Problem details - The string "wash" may appear in lines of the entries below. Report how many lines hold it, with only the number.

[Data extracted from a collection]
###
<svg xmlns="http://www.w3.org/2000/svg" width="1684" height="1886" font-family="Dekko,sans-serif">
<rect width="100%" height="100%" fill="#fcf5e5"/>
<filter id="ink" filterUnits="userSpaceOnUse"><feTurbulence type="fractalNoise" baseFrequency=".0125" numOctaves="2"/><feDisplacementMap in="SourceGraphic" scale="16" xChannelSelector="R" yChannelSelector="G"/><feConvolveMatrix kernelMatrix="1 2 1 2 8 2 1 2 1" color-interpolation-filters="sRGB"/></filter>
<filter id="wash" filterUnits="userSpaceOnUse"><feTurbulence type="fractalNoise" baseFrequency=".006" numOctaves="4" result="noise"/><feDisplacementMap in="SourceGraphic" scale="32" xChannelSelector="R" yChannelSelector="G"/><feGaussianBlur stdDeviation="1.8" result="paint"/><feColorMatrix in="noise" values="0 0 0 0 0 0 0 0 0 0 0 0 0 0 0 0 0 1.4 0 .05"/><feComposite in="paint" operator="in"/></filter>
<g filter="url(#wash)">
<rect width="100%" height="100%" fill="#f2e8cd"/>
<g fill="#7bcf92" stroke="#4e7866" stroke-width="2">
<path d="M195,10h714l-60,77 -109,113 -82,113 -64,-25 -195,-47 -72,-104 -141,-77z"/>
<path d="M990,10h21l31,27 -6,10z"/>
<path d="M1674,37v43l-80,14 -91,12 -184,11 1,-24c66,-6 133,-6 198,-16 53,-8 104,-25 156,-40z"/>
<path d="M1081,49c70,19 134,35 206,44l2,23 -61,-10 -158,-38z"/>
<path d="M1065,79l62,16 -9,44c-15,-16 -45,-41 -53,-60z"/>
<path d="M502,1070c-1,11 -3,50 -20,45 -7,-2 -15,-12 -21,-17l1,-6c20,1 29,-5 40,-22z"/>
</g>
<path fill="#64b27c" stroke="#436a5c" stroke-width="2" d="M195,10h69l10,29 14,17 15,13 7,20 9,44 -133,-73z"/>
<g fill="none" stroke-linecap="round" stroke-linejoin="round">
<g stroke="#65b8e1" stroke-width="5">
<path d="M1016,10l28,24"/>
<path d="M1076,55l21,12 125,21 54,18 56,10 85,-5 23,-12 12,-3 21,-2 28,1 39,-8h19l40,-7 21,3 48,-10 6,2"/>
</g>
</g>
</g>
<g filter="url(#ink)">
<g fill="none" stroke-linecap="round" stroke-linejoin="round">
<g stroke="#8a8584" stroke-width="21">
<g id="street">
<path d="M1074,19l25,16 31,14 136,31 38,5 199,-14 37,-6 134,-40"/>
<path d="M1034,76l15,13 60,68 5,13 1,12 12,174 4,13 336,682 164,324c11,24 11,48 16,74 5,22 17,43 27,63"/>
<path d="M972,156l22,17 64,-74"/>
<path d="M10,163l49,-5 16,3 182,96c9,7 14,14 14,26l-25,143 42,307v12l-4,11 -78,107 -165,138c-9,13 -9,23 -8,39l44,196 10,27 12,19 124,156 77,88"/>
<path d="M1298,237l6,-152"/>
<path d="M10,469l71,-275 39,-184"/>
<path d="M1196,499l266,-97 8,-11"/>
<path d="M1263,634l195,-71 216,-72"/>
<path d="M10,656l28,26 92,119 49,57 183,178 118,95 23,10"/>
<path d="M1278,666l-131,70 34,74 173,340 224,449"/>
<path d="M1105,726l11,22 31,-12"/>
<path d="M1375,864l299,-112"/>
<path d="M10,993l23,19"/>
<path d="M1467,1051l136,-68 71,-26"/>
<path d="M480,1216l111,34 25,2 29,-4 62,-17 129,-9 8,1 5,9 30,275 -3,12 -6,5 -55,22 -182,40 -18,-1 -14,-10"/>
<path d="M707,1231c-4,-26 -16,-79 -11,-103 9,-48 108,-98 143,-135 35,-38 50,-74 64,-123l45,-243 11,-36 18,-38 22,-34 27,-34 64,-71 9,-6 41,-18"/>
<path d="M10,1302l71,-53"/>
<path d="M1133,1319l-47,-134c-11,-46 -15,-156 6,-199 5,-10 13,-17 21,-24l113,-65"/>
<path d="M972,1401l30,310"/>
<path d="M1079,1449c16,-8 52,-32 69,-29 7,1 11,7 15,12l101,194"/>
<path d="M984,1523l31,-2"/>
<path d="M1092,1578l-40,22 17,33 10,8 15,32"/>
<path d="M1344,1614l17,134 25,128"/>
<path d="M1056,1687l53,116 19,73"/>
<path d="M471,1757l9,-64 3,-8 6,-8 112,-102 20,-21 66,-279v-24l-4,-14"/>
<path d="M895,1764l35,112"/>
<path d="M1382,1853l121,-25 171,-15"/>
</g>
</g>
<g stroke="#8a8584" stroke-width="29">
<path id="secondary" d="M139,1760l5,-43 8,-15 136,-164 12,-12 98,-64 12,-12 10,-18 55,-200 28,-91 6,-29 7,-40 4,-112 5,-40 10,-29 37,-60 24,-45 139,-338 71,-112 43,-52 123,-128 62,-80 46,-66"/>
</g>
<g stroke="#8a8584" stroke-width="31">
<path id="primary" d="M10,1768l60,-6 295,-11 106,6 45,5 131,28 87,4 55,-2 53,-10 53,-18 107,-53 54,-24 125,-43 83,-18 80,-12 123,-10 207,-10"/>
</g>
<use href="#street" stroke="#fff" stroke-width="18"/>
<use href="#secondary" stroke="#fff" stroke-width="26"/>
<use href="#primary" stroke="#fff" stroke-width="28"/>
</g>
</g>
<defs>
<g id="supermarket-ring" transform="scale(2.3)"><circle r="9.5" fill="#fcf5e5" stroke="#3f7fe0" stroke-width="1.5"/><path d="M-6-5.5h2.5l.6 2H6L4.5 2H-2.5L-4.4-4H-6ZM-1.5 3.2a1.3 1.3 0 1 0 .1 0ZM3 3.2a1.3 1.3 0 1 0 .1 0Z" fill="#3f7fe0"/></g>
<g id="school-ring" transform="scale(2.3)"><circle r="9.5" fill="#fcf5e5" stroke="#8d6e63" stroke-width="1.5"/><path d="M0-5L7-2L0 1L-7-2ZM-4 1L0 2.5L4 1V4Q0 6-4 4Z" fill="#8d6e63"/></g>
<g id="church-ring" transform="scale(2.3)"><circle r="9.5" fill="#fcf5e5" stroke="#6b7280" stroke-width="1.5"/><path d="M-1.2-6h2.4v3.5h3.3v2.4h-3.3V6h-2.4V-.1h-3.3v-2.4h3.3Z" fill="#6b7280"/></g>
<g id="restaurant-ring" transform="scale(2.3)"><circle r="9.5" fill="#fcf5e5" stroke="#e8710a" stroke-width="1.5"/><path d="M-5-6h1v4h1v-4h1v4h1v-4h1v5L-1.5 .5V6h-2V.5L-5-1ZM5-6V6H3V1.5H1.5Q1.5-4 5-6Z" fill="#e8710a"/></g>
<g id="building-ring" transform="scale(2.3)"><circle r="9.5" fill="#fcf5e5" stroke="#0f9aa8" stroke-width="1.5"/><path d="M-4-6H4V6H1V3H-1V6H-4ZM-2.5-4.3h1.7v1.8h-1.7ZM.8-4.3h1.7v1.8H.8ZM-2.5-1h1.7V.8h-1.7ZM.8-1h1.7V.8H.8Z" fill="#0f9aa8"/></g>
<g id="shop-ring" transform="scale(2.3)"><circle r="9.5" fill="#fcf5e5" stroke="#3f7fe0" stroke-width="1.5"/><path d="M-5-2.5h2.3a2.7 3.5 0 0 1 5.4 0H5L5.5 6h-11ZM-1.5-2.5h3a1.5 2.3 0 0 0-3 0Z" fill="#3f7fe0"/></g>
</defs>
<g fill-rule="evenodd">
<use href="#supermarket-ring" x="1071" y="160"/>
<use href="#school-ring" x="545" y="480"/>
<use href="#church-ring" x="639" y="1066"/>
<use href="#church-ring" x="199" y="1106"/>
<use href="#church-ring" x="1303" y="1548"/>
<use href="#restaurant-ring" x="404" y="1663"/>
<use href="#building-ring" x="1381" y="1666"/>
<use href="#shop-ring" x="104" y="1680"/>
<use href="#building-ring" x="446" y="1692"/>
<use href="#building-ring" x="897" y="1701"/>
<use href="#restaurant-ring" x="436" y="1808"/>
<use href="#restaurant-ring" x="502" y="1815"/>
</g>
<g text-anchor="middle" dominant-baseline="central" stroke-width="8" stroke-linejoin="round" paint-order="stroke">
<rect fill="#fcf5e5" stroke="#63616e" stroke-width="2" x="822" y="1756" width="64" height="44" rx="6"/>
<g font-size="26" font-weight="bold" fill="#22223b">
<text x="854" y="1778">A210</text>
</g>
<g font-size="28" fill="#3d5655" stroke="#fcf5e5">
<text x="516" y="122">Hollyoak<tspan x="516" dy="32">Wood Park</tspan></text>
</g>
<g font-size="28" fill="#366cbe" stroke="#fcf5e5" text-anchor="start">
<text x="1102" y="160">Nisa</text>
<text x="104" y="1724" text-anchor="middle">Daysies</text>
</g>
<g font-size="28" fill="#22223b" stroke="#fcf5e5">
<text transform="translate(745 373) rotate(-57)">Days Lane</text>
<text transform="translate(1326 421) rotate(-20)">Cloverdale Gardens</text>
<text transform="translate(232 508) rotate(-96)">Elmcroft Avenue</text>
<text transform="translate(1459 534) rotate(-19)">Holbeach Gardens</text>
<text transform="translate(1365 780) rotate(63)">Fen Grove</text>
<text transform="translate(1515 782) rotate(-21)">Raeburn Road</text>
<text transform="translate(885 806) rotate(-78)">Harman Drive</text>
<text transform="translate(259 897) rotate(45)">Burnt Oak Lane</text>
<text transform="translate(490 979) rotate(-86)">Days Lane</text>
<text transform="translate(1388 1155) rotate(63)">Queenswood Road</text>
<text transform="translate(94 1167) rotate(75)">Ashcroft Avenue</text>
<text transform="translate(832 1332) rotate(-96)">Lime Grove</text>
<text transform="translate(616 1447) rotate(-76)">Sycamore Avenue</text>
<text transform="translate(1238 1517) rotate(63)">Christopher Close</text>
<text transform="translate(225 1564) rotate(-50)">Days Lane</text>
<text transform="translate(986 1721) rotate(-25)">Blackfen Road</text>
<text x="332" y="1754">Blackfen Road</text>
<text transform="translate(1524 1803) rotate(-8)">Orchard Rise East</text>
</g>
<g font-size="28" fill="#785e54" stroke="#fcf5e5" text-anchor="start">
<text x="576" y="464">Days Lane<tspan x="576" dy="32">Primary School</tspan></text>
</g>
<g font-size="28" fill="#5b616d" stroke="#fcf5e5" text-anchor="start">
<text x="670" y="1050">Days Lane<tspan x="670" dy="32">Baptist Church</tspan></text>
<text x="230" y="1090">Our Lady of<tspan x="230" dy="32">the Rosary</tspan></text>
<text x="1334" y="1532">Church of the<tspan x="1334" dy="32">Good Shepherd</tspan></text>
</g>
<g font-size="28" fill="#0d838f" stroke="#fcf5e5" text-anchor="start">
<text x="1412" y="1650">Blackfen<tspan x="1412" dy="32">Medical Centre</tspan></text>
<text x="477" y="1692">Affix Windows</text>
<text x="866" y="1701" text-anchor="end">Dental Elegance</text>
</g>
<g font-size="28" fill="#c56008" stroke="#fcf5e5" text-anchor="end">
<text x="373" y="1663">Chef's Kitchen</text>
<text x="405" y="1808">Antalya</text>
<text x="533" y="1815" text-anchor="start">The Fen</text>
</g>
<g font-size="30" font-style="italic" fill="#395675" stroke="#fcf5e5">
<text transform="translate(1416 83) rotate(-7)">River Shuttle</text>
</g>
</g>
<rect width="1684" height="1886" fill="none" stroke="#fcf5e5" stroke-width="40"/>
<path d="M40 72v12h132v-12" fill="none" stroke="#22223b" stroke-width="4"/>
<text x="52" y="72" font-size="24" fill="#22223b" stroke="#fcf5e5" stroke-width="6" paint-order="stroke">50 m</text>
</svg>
###
Reply to the task - 2